Sorry if this is long, but trust me, there's more than just what's below that I could have told! I really need to vent and I don't know what advice/support I'm hoping to hear, but please ladies I could use something. I just finished the book Toxic Inlaws and I think it was helpful, but it's not a substitute for professional help.
FH told FFIL and FMIL he is sick of being treated like a child - FH has worked in the family business for over three years without a true salary, just free rent and money if he asks for it (but he has to ask, like a child). This means he can't budget or save for himself - he has to ask Daddy if he wants groceries or a vacation. He's talked to them about it before and they've promised to change, but after a few weeks, they forget to pay him his salary and things go back to how they were. FH had enough and refused to speak to his parents for a month. Less than one week into that month, FFIL and FMIL became totally crazed that they couldn't reach FH and called me multiple times a day for days. During this time, they also had FH's relatives call and text me, even from out of the country!, and FH's aunt came to my apartment building (FFIL and FMIL were out of town). Not to mention that FFIL, FMIL, and FH's aunt called my parents multiple times as well - like I'm a child too! I live on my own and support myself and my parents treat me like an adult. And to pull my parents into this mess!? FSIL and FSIL's husband tried reaching me, with FSIL's husband texting me that I'm making him look good as a son in law because I'm doing such a terrible job, then leaving me a voicemail telling me I disrespected him and that I should "eat sh*t" because I put FH's parents through this. Excuse me, but FH asked me not to answer any calls, and it's not me they care about reaching!
Then FMIL and FFIL conspicuously skipped my brother's wedding after having RSVPed yes (they were to be seated at my parents' table so my parents' friends and family who wanted to meet them all noticed). I had had enough and made FH talk to his parents (and he wanted me there for support). We went to their home to discuss the issues. When we got there, FMIL became absolutely hysterical. FFIL tried to calm her down, or at least get her to stop screaming at us and accusing FH of being a terrible son (which he really isn't - except for this short period, he normally sees them a few times a week and spends 1-2 full weekends with them per month, and calls them on top of that! - it drives me crazy that he spends so much time with them, even). She would not stop, and blamed me for why they skipped the wedding without even so much as a call - because I didn't call her the day before to personally invite her! They received an invitation to which they responded they were coming, and I told them a few times that there would be special (and extra expensive) food for them that satisfied their dietary restrictions. I mean, that is ridiculous, right? I just can't believe that they did something so public as skip my brother's wedding - to humiliate your son like that, even if you are unhappy with him. Anyway, FH, FFIL, and I tried to have a calm conversation about how FH wants to work for himself for awhile and not do the family business, and FFIL seemed to respect that. But again, FMIL was hysterical and would take snippets of conversation and twist them around and throw them back at us to make it sound as if we were the most ungrateful, irresponsible, mean people that ever lived.
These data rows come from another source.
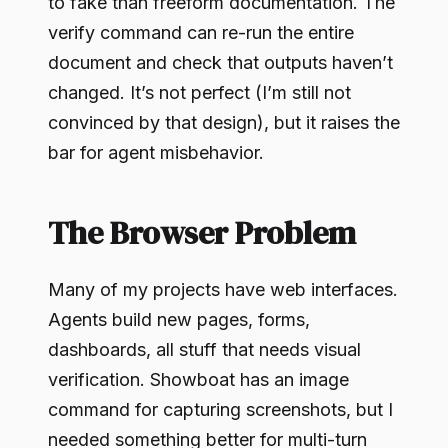
to fake than freeform documentation. The
verify command can re-run the entire
document and check that outputs haven’t
changed. It’s not perfect (I’m still not
convinced by that design), but it raises the
bar for agent misbehavior.
The Browser Problem
Many of my projects have web interfaces.
Agents build new pages, forms,
dashboards, all stuff that needs visual
verification. Showboat has an image
command for capturing screenshots, but I
needed something better for multi-turn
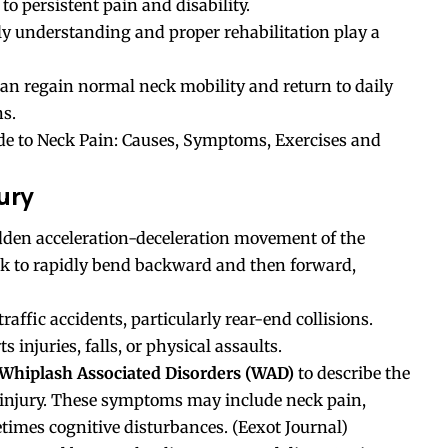
to persistent pain and disability.
ly understanding and proper rehabilitation play a
an regain normal neck mobility and return to daily
ns.
de to Neck Pain: Causes, Symptoms, Exercises and
ury
dden acceleration-deceleration movement of the
eck to rapidly bend backward and then forward,
affic accidents, particularly rear-end collisions.
 injuries, falls, or physical assaults.
Whiplash Associated Disorders (WAD)
to describe the
 injury. These symptoms may include neck pain,
times cognitive disturbances. (
Eexot Journal
)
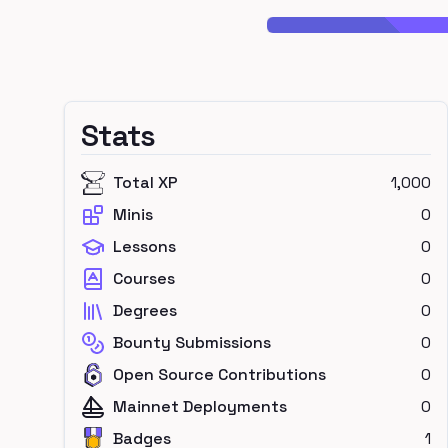
Stats
Total XP
1,000
Minis
0
Lessons
0
Courses
0
Degrees
0
Bounty Submissions
0
Open Source Contributions
0
Mainnet Deployments
0
Badges
1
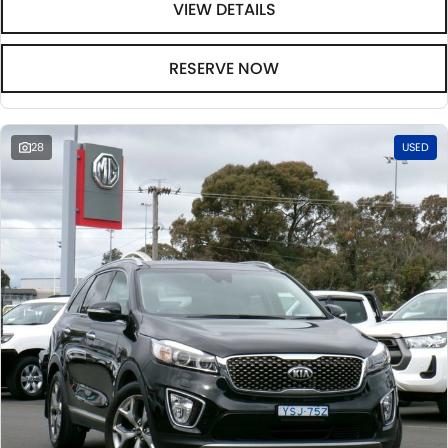
VIEW DETAILS
RESERVE NOW
28
USED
FFIL was not mad at all, but could/would do nothing to stop her.
Ever since this hysterical encounter almost a month ago, FH's mother has stayed hysterical. FFIL is no good - we've gone over there a couple times, and when she starts in on FH (and tries to get me on her side - yeah right) FFIL just leaves. He seems to take the path of least resistance. FH wants to spend more time with them, which I just don't get - why reward them for this behavior? And now, to top it off, the younger FSIL (not married) is home from school for the summer and has to put up with FMIL's craziness and is starting to hate FH and me because she blames us for her mother being so miserable all the time. The only ones in FH's family that liked me - FH's aunt, FFIL, and younger FSIL - are all no help at all in this situation and are even starting to turn against us.
I am a happy, optimistic person but lately I have been very depressed. FH has gotten mad at me for being in such a funk but I really can't help it. We are talking to his religious leader this evening since he has a psychology degree and I hope that he can refer us to a counselor. We are less than two months from my wedding and I am so depressed and have zero interest in anything wedding related. I am considering breaking off the engagement - who wants to deal with a family like this for the rest of her life? I love FH and he loves me, but I'm mature enough to understand that love isn't enough. I really hope counseling helps, but I have serious doubts. I don't know what to do.